Development of virtual platelets implementing the functions of three platelet membrane proteins with different adhesive characteristics.

AIM

Computer simulation is a new method for understanding biological phenomena. In this report, we developed a simple platelet simulator representing platelet adhesion under blood flow conditions.

METHODS

We generated virtual platelets based on the functions of three key adhesive proteins: glycoprotein (GP) Ibα, GPIIb/IIIa and collagen receptors. The adhesive force between GPIbα and von Willebrand factor (VWF) was set to increase in association with increments in the fluid shear stress.
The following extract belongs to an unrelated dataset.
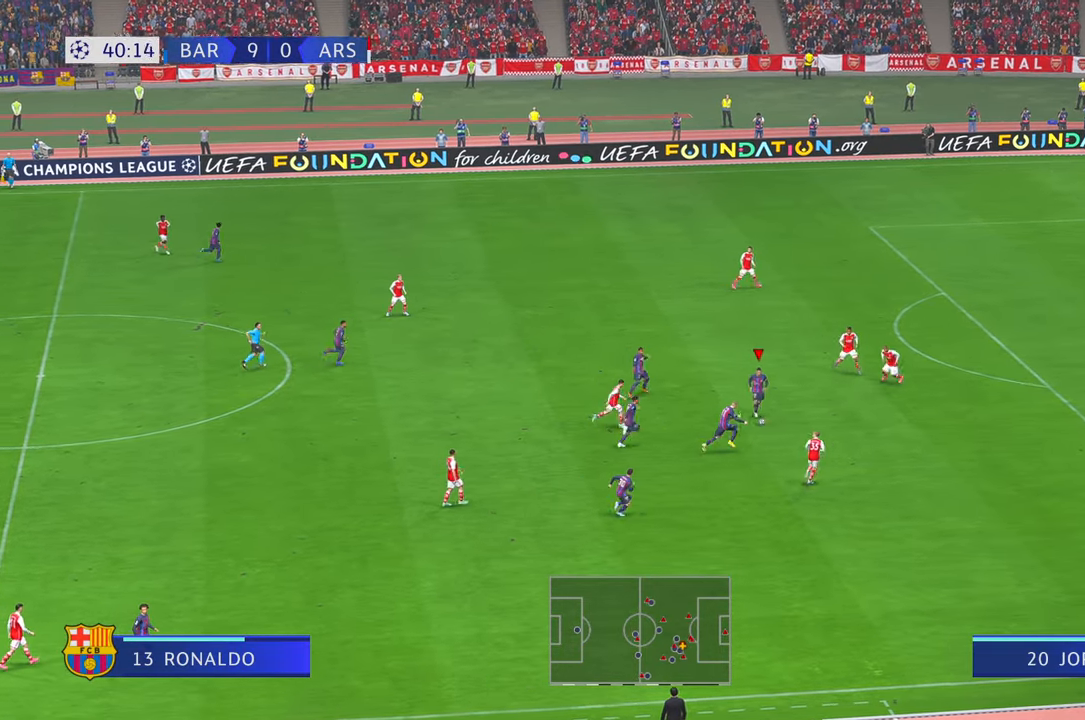
{"dt_ms": 500, "buttons": [], "left_stick": "right", "right_stick": "center", "events": [[116, "A", "down"], [216, "A", "up"]]}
GPIIb/IIIa acquires an adhesive force to bind with ligands only when platelets are activated following multiple GPIbα stimulation by VWF or collagen receptors.

RESULTS

Upon perfusion over the area of virtual endothelial injury, the virtual platelets adhered and became activated to form platelet thrombi. A total of 286/mm(2) of activated platelets was found to have accumulated downstream of the flow obstacle within 30 seconds, with 59/mm(2) platelets adhering upstream. The results obtained with the virtual model were consistent with those for real platelets in human blood in the presence of similarly shaped flow obstacles.

CONCLUSIONS

Our computer platelet simulator, which employs the functions of three key platelet membrane proteins, shows similar findings for adhesion in the presence and absence of blood flow obstacles.